Center Repertory Company sends a smart, sweet, quirky musical romance our way with She Loves Me

Kelsey Venter is not a typical musical theater ingenue, light and sweet.

"I've found myself playing more quirky characters," she says.

Ryan Drummond declares that he's been a character actor all his life, never pretending to be a leading man.

So they could be the perfect match for the eleads in She Loves Me, Center Repertory Company's production of the 1963 Broadway musical that bubbles with charm--over some dark undercurrents.

The production, directed by Robert Barry Fleming, previews September 7, and runs through October 10. (Because Center Rep has a large base of season subscribers, the best seats are available for the previews.)

Set in a perfume shop in Budapest in the 1930s, the show began its life as a Hungarian play about a bickering couple who fall in love as anonymous pen pals, but don't discover each other until the last moment of the story.

Parfumerie, as it was titled, was translated to the screen for three notable movies: Ernst Lubitsch's The Shop Around the Corner in 1940; the Judy Garland musical In the Good Old Summertime in 1949; and the updated You've Got Mail in 1998. She Loves Me, with music and lyrics by Jerry Bock and Sheldon Harnick, was admired by the critics when it opened on Broadway.

But its tasteful, low-key romance was sandwiched between such mega-hits as Oliver and Hello, Dolly! In spite of the substance, and intelligence, it was not an initial success.

"It's really hard to say why some shows hit that magic button, and others stay in the shadows for a long time," says Drummond, a Shellie Award winner for Contra Costa productions of Annie Get Your Gun and The Producers.

"I can only estimate that the score is just a little bit on the sophisticated side-a notch above your standard musical theater," Drummond says. Venter echoes his sentiment about the story, too.

"Those scenes are so well written, the characters so rich," she says. "Sometimes you don't find that in musicals."

The two have played substantial roles-more like character roles-in other innovative musicals. Venter was Polly Peachum in The Threepenny Opera for Shotgun Players. Drummond played Ozzie in On the Town for Diablo Theatre Company and Corny Collins in Hairspray for Woodminster in Oakland.

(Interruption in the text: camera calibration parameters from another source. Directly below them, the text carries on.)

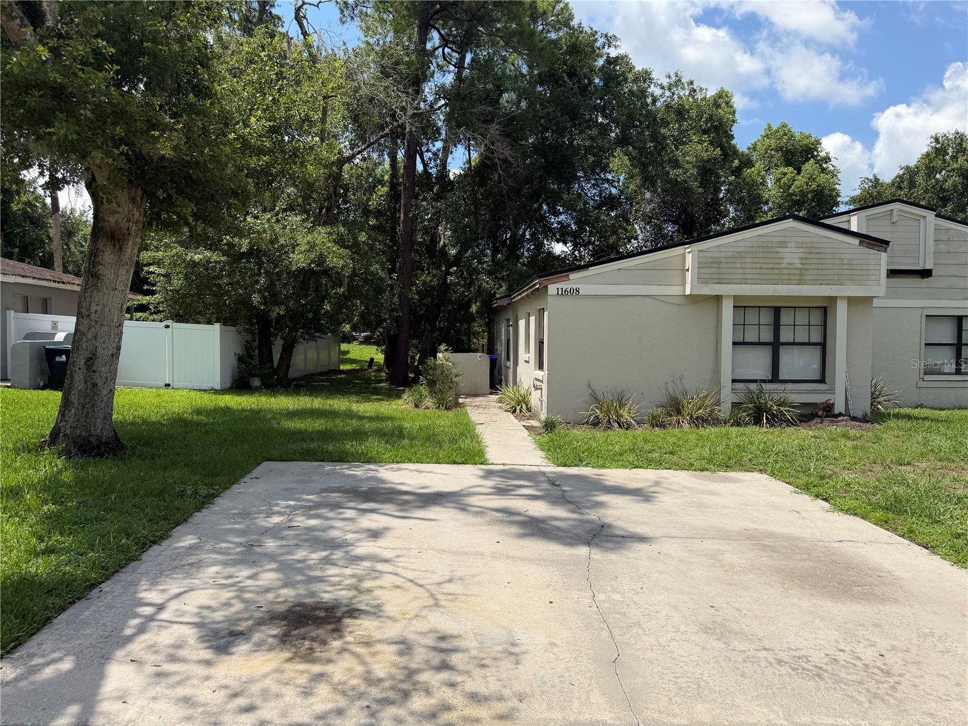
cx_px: 484
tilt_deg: -1.6
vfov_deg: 56.8
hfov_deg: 71.6
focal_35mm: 24
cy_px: 363
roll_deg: -0.5
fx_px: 671
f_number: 1.78
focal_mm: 6.76
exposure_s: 1/4673
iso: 80
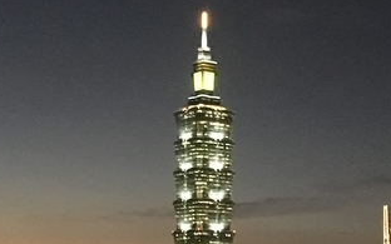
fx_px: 1076
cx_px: 143
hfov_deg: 20.5
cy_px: 66
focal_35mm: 101
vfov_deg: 12.9
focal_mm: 4.15
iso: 800
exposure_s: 1/15
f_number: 2.2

Both were cast in a San Diego production of the play I Love You, You're Perfect, Now Change. In She Loves Me, Drummond plays Georg, the assistant manager of the Hungarian perfume shop who has been corresponding with a woman he knows only as "Dear Friend." Venter plays Amalia, an unemployed clerk who is initially rejected for a job at the shop, but impresses the owner with an imaginative sales pitch. She, too, has been corresponding with a "Dear Friend."

If that sounds like an operetta-well, only the music does. The characters and the story have their quirks, including affairs, infidelity, an attempted suicide, and Georg's resignation when he is falsely accused of being the lover of the boss' wife.

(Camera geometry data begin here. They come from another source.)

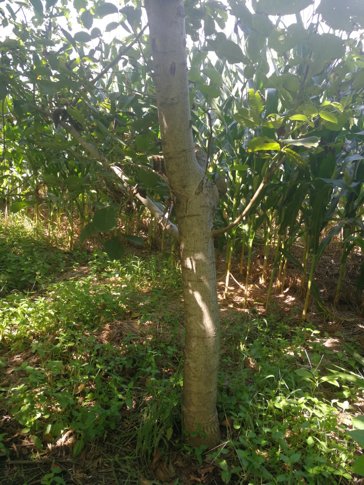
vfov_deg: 65.3
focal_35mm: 27
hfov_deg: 51.3
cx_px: 182
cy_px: 242
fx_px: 379
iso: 80
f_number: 2.2
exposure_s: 1/120
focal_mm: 3.95
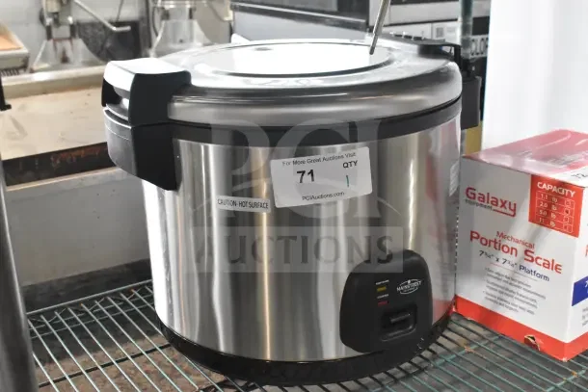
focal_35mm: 45
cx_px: 294
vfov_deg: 29.9
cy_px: 196
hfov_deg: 43.6
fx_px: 735
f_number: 6.3
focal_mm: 30
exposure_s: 1/160
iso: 6400
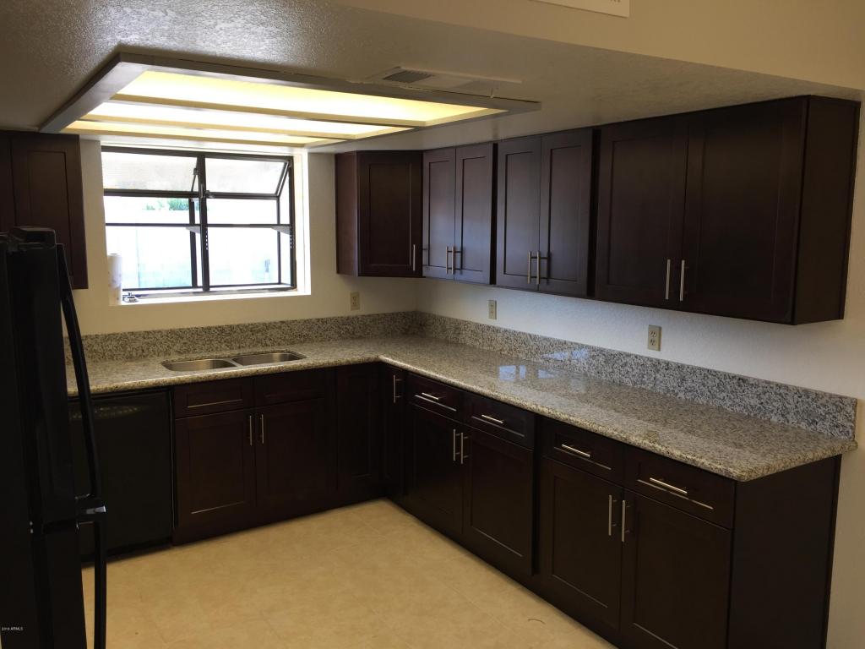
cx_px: 432
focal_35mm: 29
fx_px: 725
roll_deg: -1.0
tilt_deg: -9.0
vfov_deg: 48.2
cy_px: 324
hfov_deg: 61.7
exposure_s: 1/40
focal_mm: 4.15
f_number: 2.2
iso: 32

"Amalia," Venter says, "isn't a standard-issue ingenue. In the midst of the love story, there is a darkness to her. There are darker colors forming all the characters, in the lyrics, in the setting, in the times."

Drummond notes that the relationship is different from routine musicals. "The conflict between two lovers comes entirely from themselves, not the environent, or other characters. Otherwise, they have everything going for them."

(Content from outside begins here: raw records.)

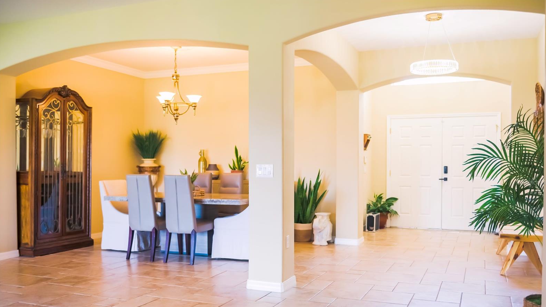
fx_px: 492
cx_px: 276
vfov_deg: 34.5
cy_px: 182
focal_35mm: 34
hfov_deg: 58.0
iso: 800
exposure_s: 1/160
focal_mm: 32
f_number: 2.8
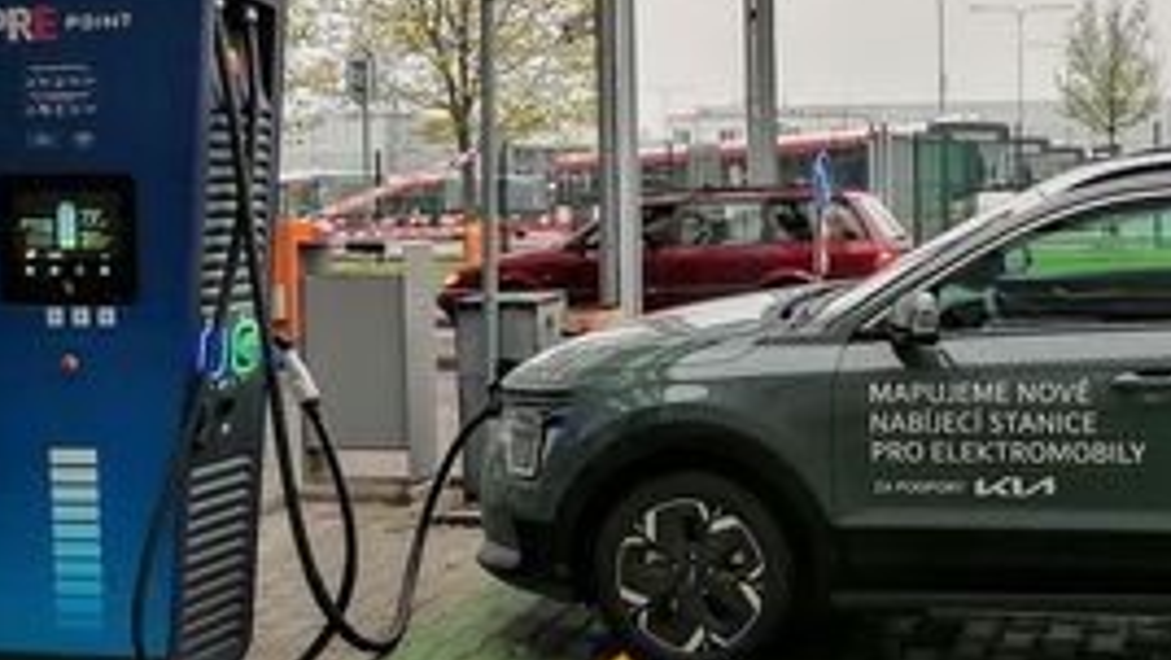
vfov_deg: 21.1
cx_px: 918
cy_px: 262
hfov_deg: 35.5
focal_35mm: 57
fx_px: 1771
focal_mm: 5.3
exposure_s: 1/120
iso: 200
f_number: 1.8
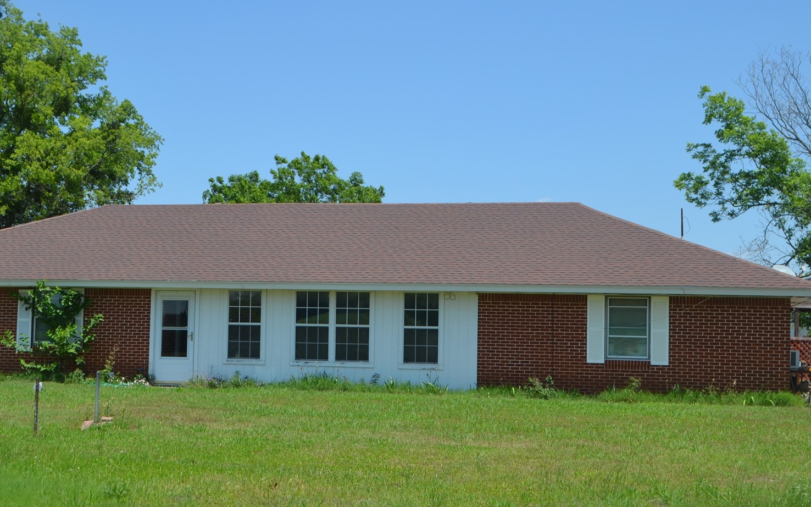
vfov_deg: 23.9
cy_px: 194
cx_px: 369
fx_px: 1193
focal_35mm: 54
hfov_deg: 37.5
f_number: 8
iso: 100
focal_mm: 24
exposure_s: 1/250
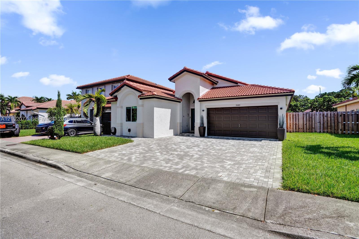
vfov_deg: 73.7
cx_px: 180
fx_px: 159
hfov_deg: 96.8
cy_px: 120
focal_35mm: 16
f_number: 7.1
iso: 50
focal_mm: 16
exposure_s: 1/400
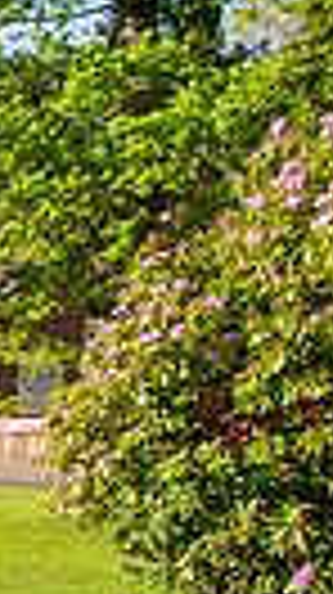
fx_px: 1322
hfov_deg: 7.6
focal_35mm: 84
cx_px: -1083
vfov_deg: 23.8
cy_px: 643
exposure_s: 1/200
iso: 80
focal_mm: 16
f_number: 6.3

"Musically, the score of She Loves Me is a challenge for the performers but rewarding for audiences. It's a "through-score" for singing actors-not just dialogue interrupted with songs. As a result, only the title song and Amalia's celebration of "Ice Cream" have become standard musical fare since the show's premiere 47 years ago.

"The numbers are deeply a part of the narrative," says director Fleming. "They were striving for that, rather than to become hits."

"It's not just fluff, not just flash," Venter observes. "It's really about people who are struggling to find love and move past their fantasy of happiness. To find true partnership, true camaraderie. And it's not until the last moment of the play that it finally happens."